Thursday, February 18, 2010


You hear that? That's the death knell of PC gaming being sounded. Well, if you listen to the doomsayers of the Ubipocalypse, at any rate. I've not delved too deeply into the nine page comments thread (for reasons that must be fairly self-evident), but clearly there's rather a lot of nerd rage and strong feeling rumbling around about this at the moment.

I can certainly understand why. I've been PC gaming since, oooh... 1995. I consider myself to be primarily a PC gamer (indeed, I still subscribe to PCG UK) but despite all the talk about PC gaming "dying" that has floated around the internet ever since the release of the Xbox and PS2 a decade ago, I never really believed any of it, until now.

Certainly, PC games retailing on the High Street is pretty much dead and buried. You only need to look into your local GAME store. Ten years ago, half the store would be devoted to PC. Now you're lucky to get more than three or four racks. These days I tend to buy my PC games via Play or Steam - I rarely venture into GAME these days, and even more rarely actually buy stuff in there. If I get anything from there at all, it's usually for my consoles, and even then only if it's on sale and I can get it cheaper than I can from Play. But the overall trend in recent years for PC gaming is worrying. Multiformat titles generally come out first on the consoles, and the PC ports are generally pretty shoddy. There are a few exceptions to this (Dragon Age would be a recent example), but even here, PC game publishers seem to manage to take aim squarely at their foot and pull the trigger.

To use Dragon Age as an example again, the Downloadable Content system on the PC version is totally, totally borked. 99% of the time I can't get it to recognise my internet connection is active, meaning I can't log into the DLC servers, so despite having the "BioWare Points" (seriously, don't get me started on that) available to buy the Return to Ostagar DLC, I can't log in to spend my "points" (money, I would note, that already sits in BioWare's pockets, yet I can do nothing with). Compare this to Xbox Live, and suddenly the 360 version looks a whole lot more attractive. This was one of the reasons that I decided to get Mass Effect 2 for 360, rather than PC - because at least I can be sure that the DLC system is going to work and I will get a decent frame rate (something that can't be guaranteed on the PC) and there's no ridiculously draconian DRM to worry about. (I don't think having to have the DVD in the drive is a draconian restriction - though I'm sure some would be prepared to argue the toss on that)

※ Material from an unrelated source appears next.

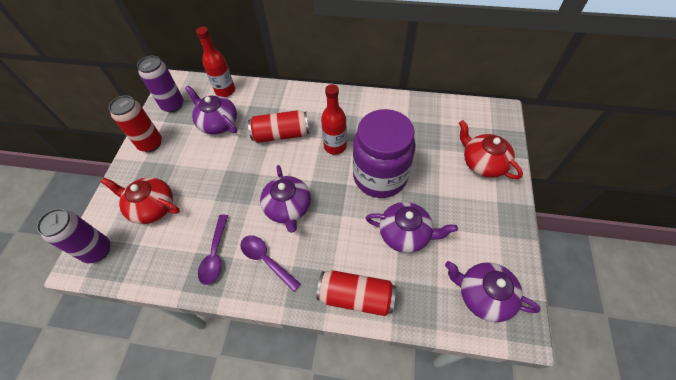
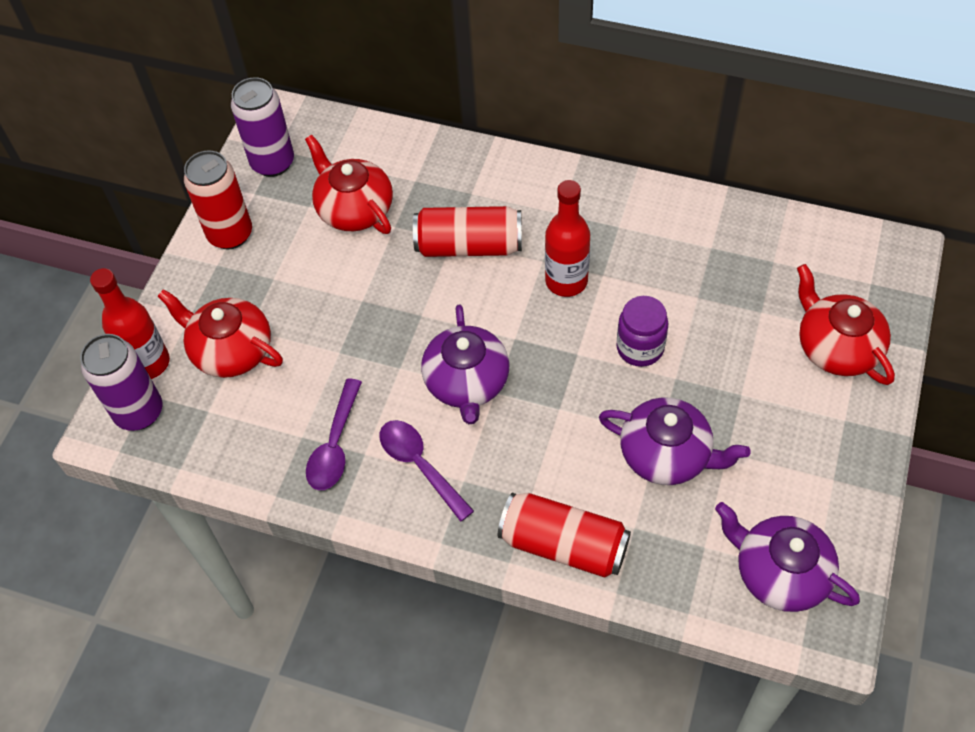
camera: 10 degrees right, 0 degrees up
purple teapot [185,85,237,135] -> red teapot [305,135,393,234]
red bottle [196,27,235,97] -> red bottle moved to [90,268,170,379]
purple jar [353,109,416,198] -> purple jar [616,296,668,367], size x0.48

It's just as well that there's bugger all on Ubisoft's confirmed PC release schedule for this year that I was interested in, because this DRM is beyond a joke - and my internet connection is generally pretty solid. It's bad enough that you make your customers wait 6 months for something that's fairly inevitably going to be a fairly shonky port, and then bundle in a DRM system that kicks you out of the game if you have a wobble in the stability of your internet connection. You don't get this kind of bullshit with console games, which almost inevitably means for mainstream, multiplatform games I will generally be buying them on 360 in the future, because at least then I can be sure they're going to WORK. It'll only then really be MMOs, indie, strategy games and PC-exclusive RPGs that I'll buy on PC.

I don't think it's going to be that long until we see the PC games market disappear from the High Street entirely (I give it 5-10 years, max), with what's left being exclusively distributed through digital download services like Steam, Impulse and GOG. I can also see a lot of the big publishers abandoning the PC as a gaming platform for anything other than MMOs over the next decade, too. Personally, I don't think that's such a bad thing - if it means that we'll get back to the real roots of PC gaming through the indie scene. It makes more sense for the big budget publishers to go for the console mass market and leave the PC to cater for niche markets that don't have to worry about Hollywood-grade shiny production values.

Frankly, I can live without the Assassins Creeds and Splinter Cells of this world if it means we can atill get things released on PC like DEFCON, Mount and Blade or Sins of a Solar Empire. Ubisoft are just trying to defend their bottom line in the PC market, and while I can appreciate that, I do think they're going about it in entirely the wrong way - a way that's alienating the very market they're trying to encourage to buy their game and not go stampeding for the nearest torrent site. I'm not convinced by the argument that 'better DRM = less piracy = better sales', given that we PC users like to be able to use our software the way we like - not have unreasonable methods of use imposed upon us. You only need to look at the SecuROM scandals surrounding Bioshock and Spore to understand the depth of feeling surrounding the topic - feelings that no doubt contributed to Spore being one of the most rapidly and voraciously pirated games ever.

If the big publishers (barring the ever redoubtable Valve) do decide to abandon the PC as a gaming platform, to be honest, I'm not that worried. After all, I've still got my 360 and most of the games I get on PC these days are indie PC exclusives anyway. So no great loss, really. Still, it will be interesting to see how Ubisoft's sales figures for their PC games hold up over the next few months.